The hilarious 1995 comedy Living in Oblivion follows a grossly under-resourced indie movie director (Steve Buscemi), who must somehow finish his low-budge/no-budget art film despite being surrounded by zanies. He’s got a neurotic female lead (Catherine Keener), a preening and slumming A-list star named Chad Palomino (James Le Gros) and an elderly actress who can’t remember her lines (Rica Martens). His stubborn and sullen cinematographer (Dermot Mulroney) is bedding the First Assistant Director (Danielle von Zerneck), who has an agenda of her own.

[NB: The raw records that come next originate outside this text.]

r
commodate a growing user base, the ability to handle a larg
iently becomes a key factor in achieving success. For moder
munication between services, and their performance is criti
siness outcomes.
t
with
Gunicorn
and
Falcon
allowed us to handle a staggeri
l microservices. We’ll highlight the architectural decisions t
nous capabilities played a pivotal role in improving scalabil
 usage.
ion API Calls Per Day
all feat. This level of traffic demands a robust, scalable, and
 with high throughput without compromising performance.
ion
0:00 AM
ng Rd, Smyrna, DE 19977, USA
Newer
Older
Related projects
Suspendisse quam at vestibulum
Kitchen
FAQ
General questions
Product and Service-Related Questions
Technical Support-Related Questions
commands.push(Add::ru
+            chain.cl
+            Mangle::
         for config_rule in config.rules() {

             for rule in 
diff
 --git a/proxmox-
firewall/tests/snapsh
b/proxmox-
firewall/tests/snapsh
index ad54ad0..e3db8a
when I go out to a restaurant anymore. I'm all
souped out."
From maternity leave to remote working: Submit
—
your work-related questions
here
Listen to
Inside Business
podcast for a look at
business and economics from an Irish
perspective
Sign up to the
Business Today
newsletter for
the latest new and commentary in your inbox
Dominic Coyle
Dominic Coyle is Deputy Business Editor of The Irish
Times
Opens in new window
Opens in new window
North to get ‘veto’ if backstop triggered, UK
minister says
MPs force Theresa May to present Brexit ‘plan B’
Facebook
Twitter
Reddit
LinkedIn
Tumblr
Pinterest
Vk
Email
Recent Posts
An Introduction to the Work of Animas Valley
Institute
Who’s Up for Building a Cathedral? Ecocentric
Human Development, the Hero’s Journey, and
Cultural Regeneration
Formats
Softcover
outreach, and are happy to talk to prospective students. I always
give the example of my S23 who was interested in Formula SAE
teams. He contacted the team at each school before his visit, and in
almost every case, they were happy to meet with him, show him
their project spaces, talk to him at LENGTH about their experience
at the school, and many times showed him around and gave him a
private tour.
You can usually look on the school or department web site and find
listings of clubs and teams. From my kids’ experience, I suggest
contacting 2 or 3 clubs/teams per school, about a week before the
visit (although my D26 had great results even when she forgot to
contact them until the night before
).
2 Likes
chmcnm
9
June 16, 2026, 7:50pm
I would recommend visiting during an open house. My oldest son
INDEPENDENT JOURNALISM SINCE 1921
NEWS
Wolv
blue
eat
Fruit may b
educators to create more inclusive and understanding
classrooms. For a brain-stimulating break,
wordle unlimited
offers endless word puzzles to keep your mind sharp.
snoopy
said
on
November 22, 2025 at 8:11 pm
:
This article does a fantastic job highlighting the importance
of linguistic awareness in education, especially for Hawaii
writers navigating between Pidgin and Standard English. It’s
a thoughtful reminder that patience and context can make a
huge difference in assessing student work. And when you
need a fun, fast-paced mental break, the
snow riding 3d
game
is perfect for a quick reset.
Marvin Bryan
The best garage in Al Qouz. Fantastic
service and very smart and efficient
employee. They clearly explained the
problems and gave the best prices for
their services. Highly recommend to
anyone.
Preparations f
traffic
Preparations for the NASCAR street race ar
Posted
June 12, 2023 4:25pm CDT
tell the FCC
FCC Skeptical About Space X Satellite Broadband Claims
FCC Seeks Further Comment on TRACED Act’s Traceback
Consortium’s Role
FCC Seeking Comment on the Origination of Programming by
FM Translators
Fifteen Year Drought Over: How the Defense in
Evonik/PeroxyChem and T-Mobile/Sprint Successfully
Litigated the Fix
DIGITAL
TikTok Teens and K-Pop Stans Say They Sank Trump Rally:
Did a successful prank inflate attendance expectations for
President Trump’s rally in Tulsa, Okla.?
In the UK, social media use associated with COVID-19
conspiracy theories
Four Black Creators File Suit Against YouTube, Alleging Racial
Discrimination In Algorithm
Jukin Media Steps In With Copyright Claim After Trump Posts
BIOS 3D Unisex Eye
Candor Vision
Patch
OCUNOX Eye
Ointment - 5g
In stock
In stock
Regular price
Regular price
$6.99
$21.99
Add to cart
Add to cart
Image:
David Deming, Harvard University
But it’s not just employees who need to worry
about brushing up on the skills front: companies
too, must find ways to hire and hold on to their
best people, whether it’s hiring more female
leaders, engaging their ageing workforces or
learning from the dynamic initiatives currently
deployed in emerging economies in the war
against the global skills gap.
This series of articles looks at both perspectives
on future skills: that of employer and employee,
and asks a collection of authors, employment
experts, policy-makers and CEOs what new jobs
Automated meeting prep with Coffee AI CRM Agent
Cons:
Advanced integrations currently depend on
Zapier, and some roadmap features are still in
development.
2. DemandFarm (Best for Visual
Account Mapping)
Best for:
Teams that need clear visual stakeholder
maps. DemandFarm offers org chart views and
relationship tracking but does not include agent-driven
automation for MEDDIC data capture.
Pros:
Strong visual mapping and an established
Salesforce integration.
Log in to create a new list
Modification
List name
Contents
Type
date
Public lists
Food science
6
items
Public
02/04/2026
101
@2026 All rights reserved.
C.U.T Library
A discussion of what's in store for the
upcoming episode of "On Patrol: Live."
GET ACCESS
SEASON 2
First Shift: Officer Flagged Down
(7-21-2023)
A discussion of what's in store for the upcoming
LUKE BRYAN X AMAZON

With this outfit, everything that CAN go wrong…
Living in Oblivion is filled with lines like “I can’t act. I can just do shower scenes in Richard Gere movies for the rest of my life!” and “Hey! That’s my eye patch and I don’t want anyone else wearing it. It’s insanitary.”
But the pièce de résistance is the feature debut of Peter Dinklage, 8 years before his breakout role in The Station Agent and 16 years before becoming a star in Game of Thrones. He plays an tiny actor with a gargantuan chip on his shoulder: “Why does my character have to be a dwarf?” and “I don’t even have dreams with dwarves in them. The only place I’ve seen dwarves in dreams is in stupid movies like this!”.
Director Tom Dicillo, having been Jim Jarmusch’s cinematographer, was no stranger to indie filmmaking. After Living in Oblivion, Danielle von Zerneck moved on to a producing career.